BEGIN Exercise materials
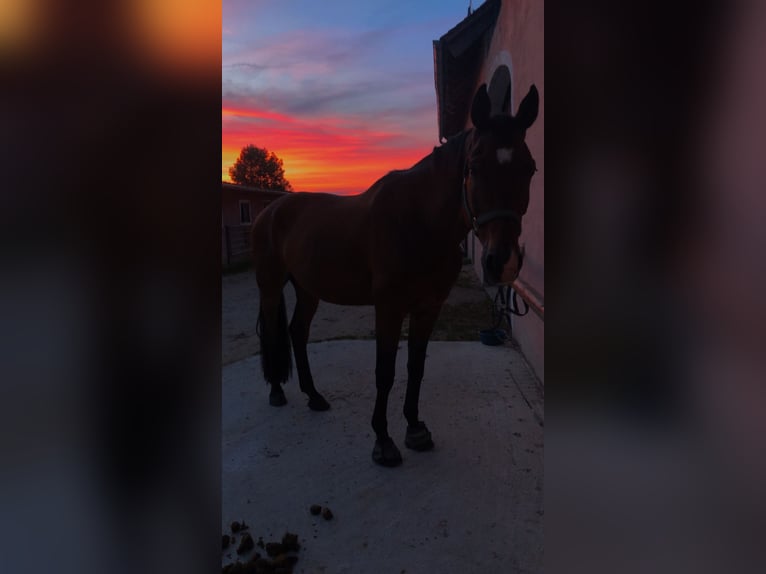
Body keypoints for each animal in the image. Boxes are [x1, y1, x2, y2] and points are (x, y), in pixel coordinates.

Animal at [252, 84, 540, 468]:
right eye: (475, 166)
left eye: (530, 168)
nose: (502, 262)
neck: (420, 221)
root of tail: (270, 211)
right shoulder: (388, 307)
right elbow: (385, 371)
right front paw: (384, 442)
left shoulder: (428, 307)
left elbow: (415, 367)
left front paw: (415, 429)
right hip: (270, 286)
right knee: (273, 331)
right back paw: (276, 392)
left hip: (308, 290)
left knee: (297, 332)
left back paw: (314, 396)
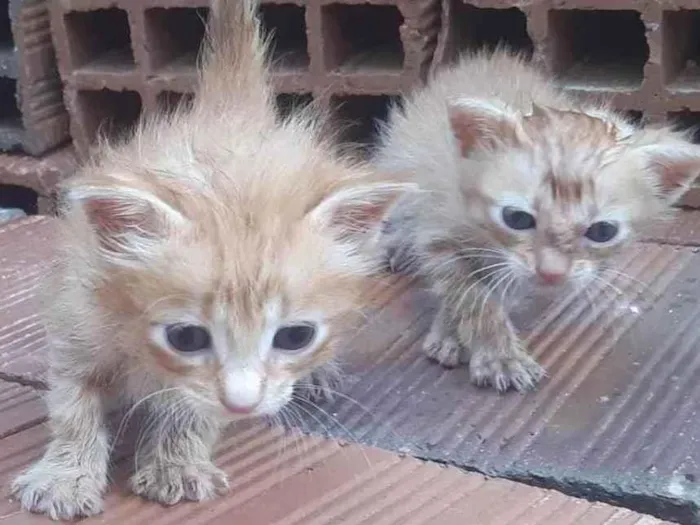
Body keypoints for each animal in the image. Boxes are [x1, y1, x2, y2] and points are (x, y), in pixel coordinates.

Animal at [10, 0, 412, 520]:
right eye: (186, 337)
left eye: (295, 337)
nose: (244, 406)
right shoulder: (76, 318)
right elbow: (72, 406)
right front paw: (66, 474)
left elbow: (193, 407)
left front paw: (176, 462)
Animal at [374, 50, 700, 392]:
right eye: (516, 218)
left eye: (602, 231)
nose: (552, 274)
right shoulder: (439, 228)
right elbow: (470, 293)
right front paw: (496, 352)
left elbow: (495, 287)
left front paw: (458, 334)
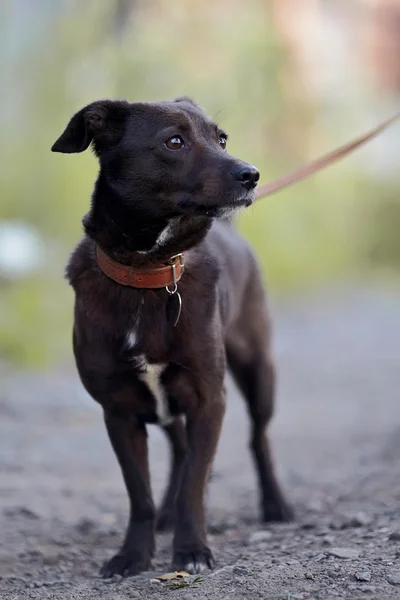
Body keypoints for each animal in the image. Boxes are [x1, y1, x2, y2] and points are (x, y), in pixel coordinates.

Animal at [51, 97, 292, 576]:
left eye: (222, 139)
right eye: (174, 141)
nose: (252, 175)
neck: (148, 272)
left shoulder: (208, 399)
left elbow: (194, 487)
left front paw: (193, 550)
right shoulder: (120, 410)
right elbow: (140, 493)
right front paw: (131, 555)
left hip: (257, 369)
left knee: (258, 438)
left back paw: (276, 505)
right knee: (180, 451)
END Exercise materials
◆ Your assignment
Except for pictures, copy the records above exactly.

◆ Response to this exercise
Body keypoints for each animal in the image. Boxes are [x1, y1, x2, y2] and points are (x, y), in pixel coordinates.

Animal at [252, 84, 540, 468]:
right eye: (475, 166)
left eye: (530, 168)
nose: (502, 262)
neck: (420, 221)
root of tail: (270, 211)
right shoulder: (388, 307)
right elbow: (385, 371)
right front paw: (384, 442)
left shoulder: (428, 307)
left elbow: (415, 367)
left front paw: (415, 429)
right hip: (270, 286)
right knee: (273, 331)
right back paw: (276, 392)
left hip: (308, 290)
left knee: (297, 332)
left back paw: (314, 396)
Body keypoints for each animal in the image. Boxes are [x1, y1, x2, y2] and points are (x, y), in pixel coordinates.

Animal at [10, 0, 412, 520]:
right eye: (186, 337)
left eye: (295, 337)
nose: (244, 406)
right shoulder: (76, 318)
right elbow: (72, 406)
right front paw: (66, 474)
left elbow: (193, 407)
left front paw: (176, 462)
Animal at [374, 50, 700, 392]:
right eye: (516, 218)
left eye: (602, 231)
nose: (552, 274)
right shoulder: (439, 228)
right elbow: (470, 293)
right front paw: (496, 352)
left elbow: (495, 287)
left front paw: (458, 334)
Body keypoints for each animal in the image. Boxes are [x1, y1, x2, y2] and points are (x, y), in pixel coordinates.

Animal at [51, 97, 292, 576]:
left eye: (222, 139)
right eye: (174, 141)
nose: (252, 175)
neck: (148, 272)
left shoulder: (208, 399)
left elbow: (194, 487)
left front paw: (193, 550)
right shoulder: (120, 410)
right elbow: (140, 493)
right front paw: (131, 555)
left hip: (257, 369)
left knee: (258, 438)
left back paw: (276, 505)
right knee: (180, 451)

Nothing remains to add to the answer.